As propostas incluem a criação do Programa Nacional de Competitividade em Vacinas (Inovacina) e a Câmara Multisetorial de Imunobiológicos. Com essas iniciativas, o Projeto Inovação espera resolver ou amenizar gargalos que dificultam o crescimento e desenvolvimento da área de imunobiológicos, por meio da coordenação das pesquisas na área, modificações nas políticas de apoio à investigação científica, produção, assessoria e estímulo à melhoria da gestão e dos recursos humanos, entre outras medidas.
A orientação das ações e estratégias governamentais no setor ficaria a cargo do Inovacina.

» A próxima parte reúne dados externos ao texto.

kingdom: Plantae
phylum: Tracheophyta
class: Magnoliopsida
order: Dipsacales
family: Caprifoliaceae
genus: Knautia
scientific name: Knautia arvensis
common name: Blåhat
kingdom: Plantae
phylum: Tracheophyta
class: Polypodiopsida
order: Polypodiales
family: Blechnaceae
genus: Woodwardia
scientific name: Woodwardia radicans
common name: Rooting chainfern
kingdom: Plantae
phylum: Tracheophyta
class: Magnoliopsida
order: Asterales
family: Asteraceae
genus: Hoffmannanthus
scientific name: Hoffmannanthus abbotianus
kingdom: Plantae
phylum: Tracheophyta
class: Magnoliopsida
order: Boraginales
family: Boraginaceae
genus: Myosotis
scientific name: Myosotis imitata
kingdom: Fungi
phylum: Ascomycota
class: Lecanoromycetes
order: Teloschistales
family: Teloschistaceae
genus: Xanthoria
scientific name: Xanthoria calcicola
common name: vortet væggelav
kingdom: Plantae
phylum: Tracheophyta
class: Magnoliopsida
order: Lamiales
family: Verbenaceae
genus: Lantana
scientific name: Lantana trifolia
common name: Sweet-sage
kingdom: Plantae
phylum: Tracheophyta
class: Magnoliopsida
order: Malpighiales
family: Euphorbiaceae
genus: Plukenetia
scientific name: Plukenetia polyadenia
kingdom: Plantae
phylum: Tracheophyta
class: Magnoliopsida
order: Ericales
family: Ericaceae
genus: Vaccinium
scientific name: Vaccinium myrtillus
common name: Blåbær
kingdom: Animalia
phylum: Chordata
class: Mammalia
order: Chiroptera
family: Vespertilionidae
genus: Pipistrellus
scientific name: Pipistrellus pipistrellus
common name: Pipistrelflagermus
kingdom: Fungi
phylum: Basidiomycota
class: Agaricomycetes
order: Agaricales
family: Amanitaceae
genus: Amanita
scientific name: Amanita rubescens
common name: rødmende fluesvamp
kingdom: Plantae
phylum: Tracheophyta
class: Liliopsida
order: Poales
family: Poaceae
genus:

Suas atribuições incluiriam a definição da política de preços, gestão, recursos humanos, propriedade intelectual, regulação, normas de qualidade, modernização, pesquisa e prioridades.
Já a Câmara Multisetorial de Imunobiológicos seria responsável pela discussão de problemas e avaliação das prioridades e políticas para a área. Formado por representantes dos ministérios da Saúde, Integração Nacional, Desenvolvimento e Ciência e Tecnologia, o órgão incluiria componentes da Agência Nacional de Vigilância Sanitária (Anvisa), Secretaria de Vigilância em Saúde (SVS), Secretaria de Ciência, Tecnologia e Insumos para a Saúde (SCTIE), das agências de fomento à pesquisa, do Banco Nacional de Desenvolvimento Econômico e Social (BNDES) e dos produtores de vacinas e soros, entre outros.
O órgão seria composto por uma instância superior, responsável pelas definições estratégicas, e câmaras técnicas, que fariam o assessoramento em áreas como gestão, qualidade, pesquisa e desenvolvimento e financiamento.